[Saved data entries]
·····

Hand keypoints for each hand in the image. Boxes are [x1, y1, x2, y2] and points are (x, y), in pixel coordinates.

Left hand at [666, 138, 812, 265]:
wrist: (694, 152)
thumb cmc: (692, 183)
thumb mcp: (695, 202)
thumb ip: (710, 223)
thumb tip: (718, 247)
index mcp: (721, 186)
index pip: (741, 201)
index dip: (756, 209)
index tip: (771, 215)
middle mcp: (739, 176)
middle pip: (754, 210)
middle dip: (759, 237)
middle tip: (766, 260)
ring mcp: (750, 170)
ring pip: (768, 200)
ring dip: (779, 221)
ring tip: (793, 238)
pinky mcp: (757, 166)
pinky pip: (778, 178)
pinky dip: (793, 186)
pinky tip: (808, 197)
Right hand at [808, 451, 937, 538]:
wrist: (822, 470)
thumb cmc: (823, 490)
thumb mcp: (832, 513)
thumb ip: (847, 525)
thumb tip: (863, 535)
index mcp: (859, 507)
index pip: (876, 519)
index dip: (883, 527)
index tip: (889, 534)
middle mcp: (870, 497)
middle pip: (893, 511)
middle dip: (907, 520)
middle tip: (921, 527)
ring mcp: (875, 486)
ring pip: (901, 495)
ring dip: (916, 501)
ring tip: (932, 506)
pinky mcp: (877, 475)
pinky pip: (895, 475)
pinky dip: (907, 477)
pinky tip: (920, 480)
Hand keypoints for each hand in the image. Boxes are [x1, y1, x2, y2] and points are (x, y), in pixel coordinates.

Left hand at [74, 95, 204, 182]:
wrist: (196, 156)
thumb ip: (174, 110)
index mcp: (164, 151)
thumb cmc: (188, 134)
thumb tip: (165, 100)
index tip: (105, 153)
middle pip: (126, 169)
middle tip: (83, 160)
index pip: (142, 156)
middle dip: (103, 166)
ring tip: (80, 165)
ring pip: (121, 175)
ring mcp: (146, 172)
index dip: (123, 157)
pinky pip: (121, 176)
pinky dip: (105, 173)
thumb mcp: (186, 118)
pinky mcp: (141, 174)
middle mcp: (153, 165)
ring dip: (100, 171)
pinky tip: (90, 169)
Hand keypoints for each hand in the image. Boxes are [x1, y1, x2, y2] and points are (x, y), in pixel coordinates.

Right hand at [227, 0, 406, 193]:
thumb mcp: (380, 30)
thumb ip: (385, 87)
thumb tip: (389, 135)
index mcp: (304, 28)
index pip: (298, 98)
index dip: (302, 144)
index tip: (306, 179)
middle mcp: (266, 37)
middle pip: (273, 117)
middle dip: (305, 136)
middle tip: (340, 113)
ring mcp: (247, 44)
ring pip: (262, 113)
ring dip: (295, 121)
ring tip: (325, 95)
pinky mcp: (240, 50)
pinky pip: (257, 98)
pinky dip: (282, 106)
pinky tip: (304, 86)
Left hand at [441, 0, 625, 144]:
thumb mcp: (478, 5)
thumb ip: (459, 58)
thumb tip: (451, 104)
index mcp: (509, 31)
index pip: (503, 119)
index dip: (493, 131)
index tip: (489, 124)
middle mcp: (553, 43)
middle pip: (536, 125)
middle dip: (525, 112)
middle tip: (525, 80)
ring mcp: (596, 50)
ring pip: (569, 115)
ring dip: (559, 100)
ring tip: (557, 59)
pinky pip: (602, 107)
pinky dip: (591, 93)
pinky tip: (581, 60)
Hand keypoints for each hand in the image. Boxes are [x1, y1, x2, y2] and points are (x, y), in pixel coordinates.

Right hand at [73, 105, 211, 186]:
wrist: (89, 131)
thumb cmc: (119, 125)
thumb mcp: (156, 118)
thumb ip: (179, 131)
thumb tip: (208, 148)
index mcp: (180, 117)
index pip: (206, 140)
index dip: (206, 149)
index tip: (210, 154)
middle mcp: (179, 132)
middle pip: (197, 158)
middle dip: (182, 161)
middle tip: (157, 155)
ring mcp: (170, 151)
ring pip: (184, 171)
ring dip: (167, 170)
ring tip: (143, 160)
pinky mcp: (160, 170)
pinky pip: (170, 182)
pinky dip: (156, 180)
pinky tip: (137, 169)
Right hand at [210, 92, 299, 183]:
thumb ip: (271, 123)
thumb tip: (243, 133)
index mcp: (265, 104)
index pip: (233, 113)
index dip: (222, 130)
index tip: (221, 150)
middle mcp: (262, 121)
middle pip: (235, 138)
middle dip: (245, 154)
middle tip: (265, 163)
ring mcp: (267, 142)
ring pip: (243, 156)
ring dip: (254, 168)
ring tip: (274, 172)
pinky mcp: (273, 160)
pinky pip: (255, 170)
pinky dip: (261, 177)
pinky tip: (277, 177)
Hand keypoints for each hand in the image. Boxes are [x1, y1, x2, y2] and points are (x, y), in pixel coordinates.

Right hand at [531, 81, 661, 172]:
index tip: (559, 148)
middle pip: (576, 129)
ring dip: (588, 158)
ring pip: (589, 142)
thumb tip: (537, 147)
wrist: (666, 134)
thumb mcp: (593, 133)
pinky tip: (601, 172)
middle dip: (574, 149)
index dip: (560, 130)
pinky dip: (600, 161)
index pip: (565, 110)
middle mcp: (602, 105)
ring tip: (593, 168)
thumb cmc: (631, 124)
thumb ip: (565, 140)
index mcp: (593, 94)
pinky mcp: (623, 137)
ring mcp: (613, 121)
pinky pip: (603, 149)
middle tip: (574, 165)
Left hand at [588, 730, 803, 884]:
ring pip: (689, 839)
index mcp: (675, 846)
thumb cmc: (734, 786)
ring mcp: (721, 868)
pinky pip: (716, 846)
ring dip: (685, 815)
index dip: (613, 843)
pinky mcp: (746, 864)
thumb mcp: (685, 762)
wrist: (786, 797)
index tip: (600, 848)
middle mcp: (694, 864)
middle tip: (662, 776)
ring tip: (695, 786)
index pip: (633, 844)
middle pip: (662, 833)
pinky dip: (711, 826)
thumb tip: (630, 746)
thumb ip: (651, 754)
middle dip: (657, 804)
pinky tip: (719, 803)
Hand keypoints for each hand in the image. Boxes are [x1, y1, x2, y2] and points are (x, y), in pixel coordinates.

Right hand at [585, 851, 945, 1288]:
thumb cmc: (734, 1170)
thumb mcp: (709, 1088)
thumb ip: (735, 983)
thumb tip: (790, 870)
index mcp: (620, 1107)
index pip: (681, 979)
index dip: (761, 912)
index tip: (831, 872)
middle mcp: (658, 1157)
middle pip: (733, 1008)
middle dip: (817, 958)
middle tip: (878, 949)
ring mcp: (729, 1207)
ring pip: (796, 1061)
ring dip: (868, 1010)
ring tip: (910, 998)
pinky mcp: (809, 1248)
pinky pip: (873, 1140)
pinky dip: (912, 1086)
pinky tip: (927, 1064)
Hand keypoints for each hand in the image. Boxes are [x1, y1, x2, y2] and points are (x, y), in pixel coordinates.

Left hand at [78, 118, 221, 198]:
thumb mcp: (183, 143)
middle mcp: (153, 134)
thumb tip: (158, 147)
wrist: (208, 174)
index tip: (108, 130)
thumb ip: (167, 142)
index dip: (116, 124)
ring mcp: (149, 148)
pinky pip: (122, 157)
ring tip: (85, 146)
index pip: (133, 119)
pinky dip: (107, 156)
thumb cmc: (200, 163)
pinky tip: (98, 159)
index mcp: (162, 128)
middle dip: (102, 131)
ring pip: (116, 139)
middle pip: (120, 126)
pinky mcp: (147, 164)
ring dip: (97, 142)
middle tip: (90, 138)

·····

Exercise: Of the entries listed above, reproduce only the lines starting at the line containing "middle tip: (921, 527)" and ending at the line containing "middle mcp: (153, 165)". Include both, exactly as they stand.

Output of the exercise:
middle tip: (921, 527)
ring mcp: (875, 486)
ring pip: (901, 495)
ring dip: (916, 501)
ring tip: (932, 506)
pinky mcp: (877, 475)
pinky pip: (895, 475)
pinky dip: (907, 477)
pinky tip: (920, 480)
Hand keypoints for each hand in the image. Boxes are [x1, y1, x2, y2] and points are (x, y), in pixel coordinates.

Left hand at [74, 95, 204, 182]:
wrist: (196, 156)
thumb ip: (174, 110)
index mcp: (164, 151)
thumb cmc: (188, 134)
thumb tip: (165, 100)
index tip: (105, 153)
middle pip: (126, 169)
middle tip: (83, 160)
index pip: (142, 156)
middle dip: (103, 166)
ring tip: (80, 165)
ring pip: (121, 175)
ring mcp: (146, 172)
index dip: (123, 157)
pinky pip: (121, 176)
pinky dip: (105, 173)
thumb mcp: (186, 118)
pinky mcp: (141, 174)
middle mcp: (153, 165)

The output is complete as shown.